*** Study material Section Begins ***

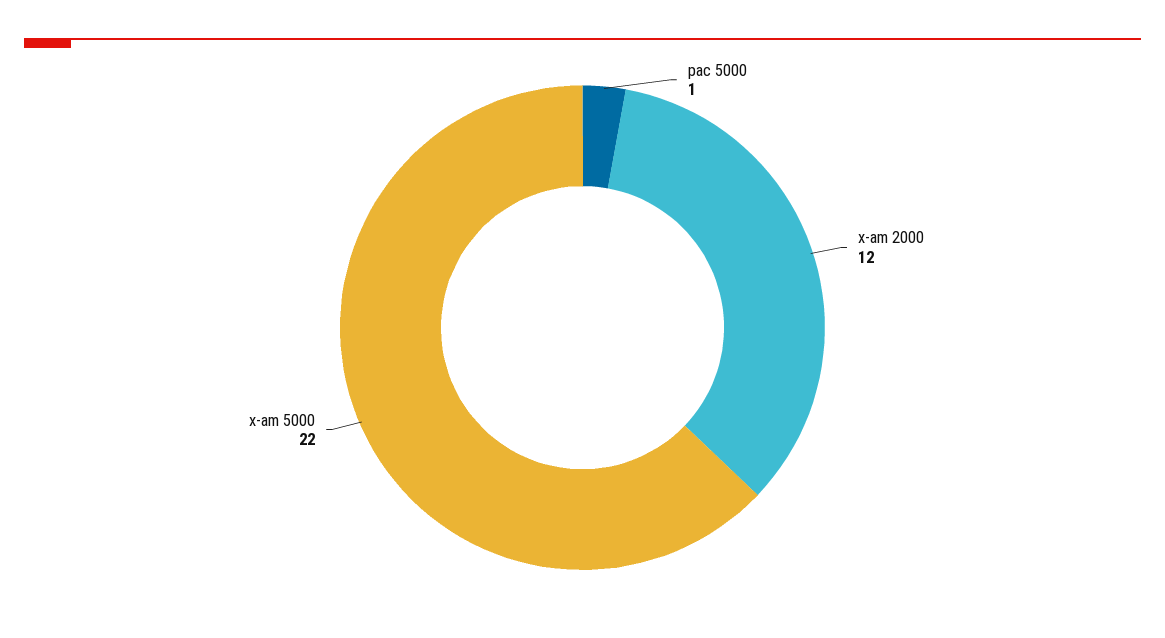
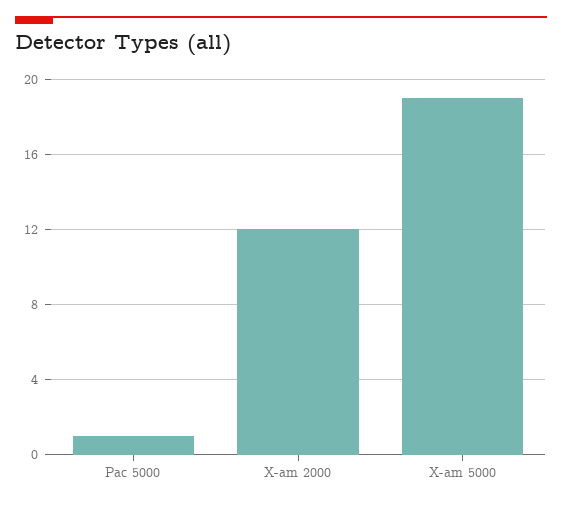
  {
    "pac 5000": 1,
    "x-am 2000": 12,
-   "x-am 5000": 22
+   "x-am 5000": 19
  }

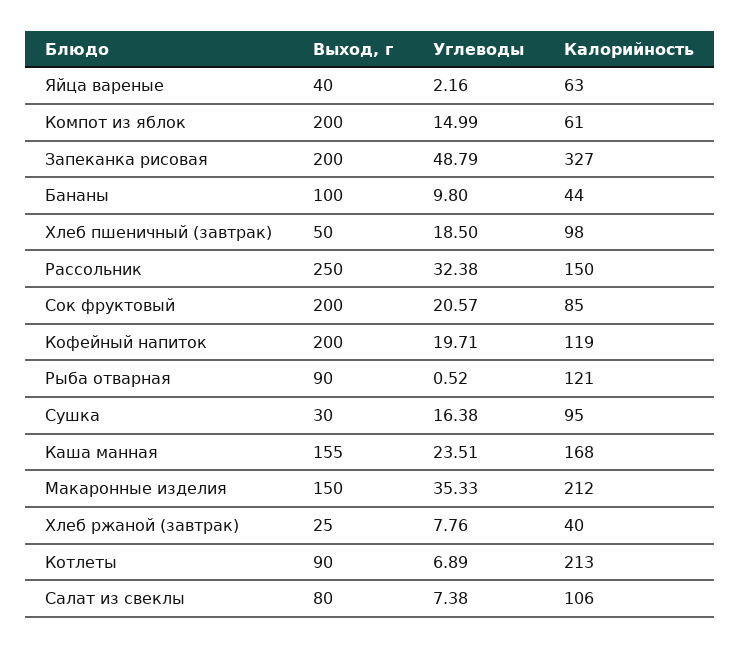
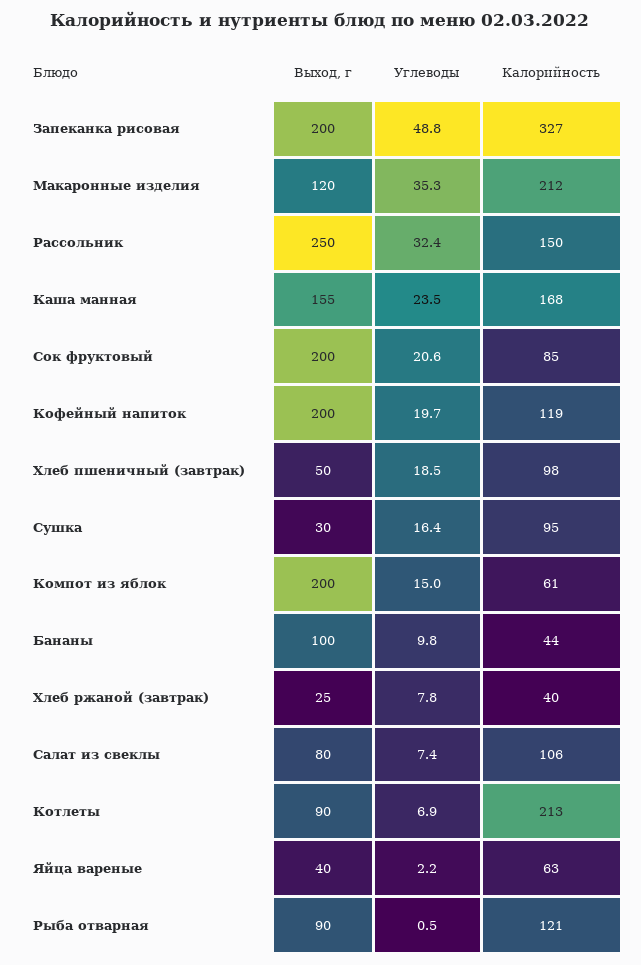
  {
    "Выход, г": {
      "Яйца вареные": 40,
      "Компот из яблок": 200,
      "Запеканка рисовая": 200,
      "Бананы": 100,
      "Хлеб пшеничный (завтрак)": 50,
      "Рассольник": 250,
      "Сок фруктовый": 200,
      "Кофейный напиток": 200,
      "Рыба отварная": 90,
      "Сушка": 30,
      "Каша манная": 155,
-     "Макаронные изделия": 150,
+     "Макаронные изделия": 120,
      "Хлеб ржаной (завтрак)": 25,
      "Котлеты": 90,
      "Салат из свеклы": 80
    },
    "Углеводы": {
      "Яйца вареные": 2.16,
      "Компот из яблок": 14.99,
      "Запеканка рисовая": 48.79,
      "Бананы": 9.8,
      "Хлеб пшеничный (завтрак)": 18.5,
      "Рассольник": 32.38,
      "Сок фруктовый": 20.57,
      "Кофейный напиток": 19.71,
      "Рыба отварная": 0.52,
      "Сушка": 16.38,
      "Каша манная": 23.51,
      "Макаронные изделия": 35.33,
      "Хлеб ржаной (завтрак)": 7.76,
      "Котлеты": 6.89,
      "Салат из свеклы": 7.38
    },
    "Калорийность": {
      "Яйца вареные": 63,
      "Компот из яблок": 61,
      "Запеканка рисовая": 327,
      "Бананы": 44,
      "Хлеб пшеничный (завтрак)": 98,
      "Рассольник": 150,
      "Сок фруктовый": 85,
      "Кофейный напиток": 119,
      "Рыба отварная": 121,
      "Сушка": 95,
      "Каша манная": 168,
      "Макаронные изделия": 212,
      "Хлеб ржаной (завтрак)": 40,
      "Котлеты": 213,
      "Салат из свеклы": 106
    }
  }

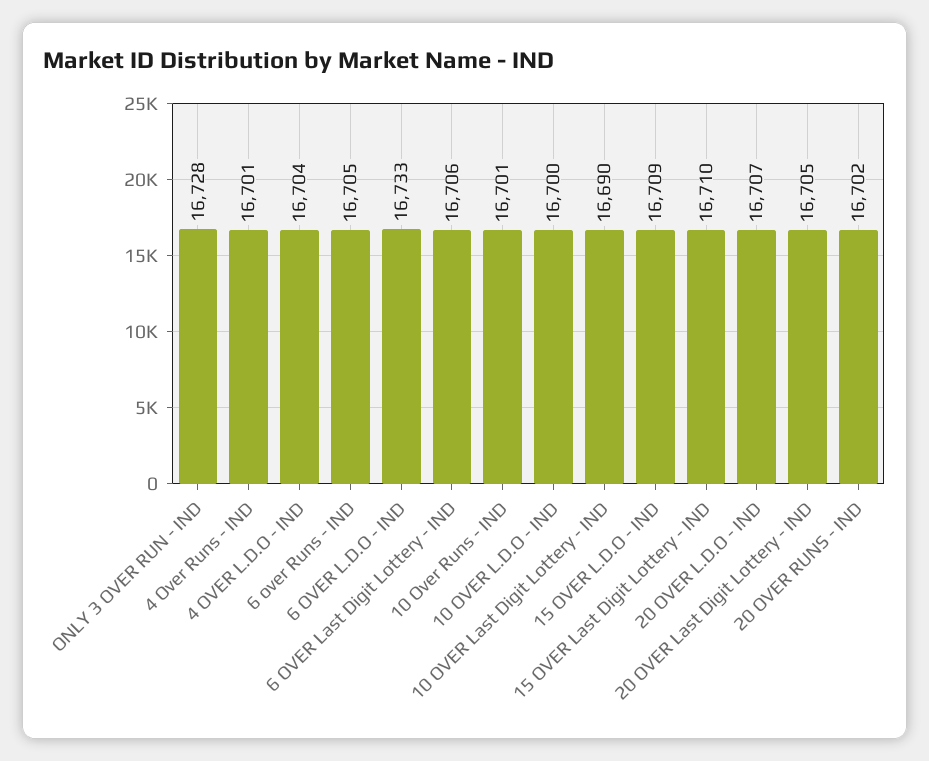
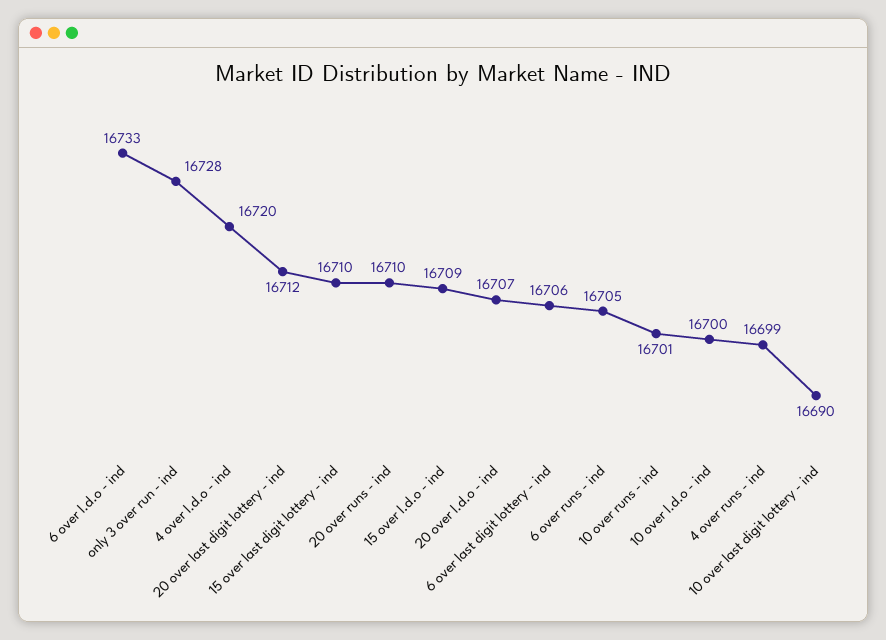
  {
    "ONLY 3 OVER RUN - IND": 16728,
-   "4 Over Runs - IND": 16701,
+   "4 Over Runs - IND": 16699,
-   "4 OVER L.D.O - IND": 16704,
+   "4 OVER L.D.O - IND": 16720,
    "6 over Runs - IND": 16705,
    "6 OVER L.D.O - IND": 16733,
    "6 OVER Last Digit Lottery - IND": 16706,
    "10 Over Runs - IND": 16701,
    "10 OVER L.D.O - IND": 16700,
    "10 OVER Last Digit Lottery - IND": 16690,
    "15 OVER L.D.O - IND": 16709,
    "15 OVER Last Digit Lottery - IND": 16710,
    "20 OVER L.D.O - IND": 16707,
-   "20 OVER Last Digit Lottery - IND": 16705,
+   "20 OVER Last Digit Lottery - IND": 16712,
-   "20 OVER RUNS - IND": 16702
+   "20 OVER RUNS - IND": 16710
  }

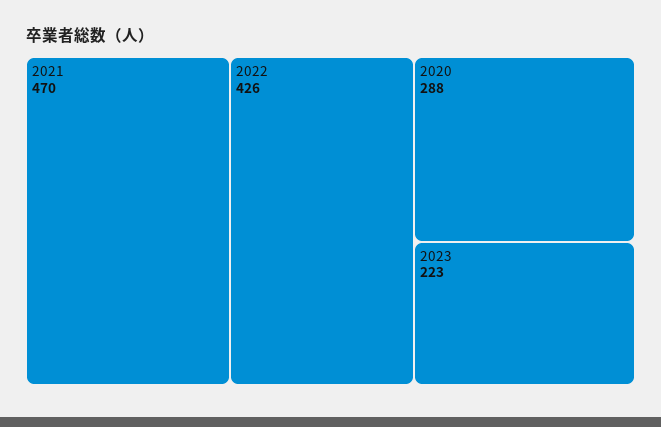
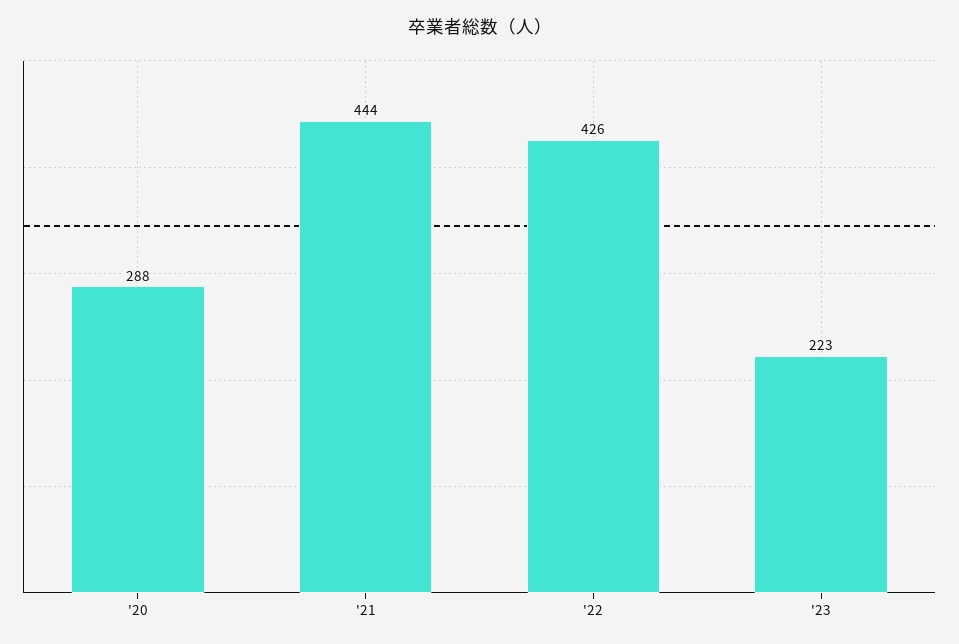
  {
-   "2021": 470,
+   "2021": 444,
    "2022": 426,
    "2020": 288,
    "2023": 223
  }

*** Study material Section Ends ***

About this task: Lines containing the word "Салат" are to be pulled from the records and copied.

Solved problem:
      "Салат из свеклы": 80
      "Салат из свеклы": 7.38
      "Салат из свеклы": 106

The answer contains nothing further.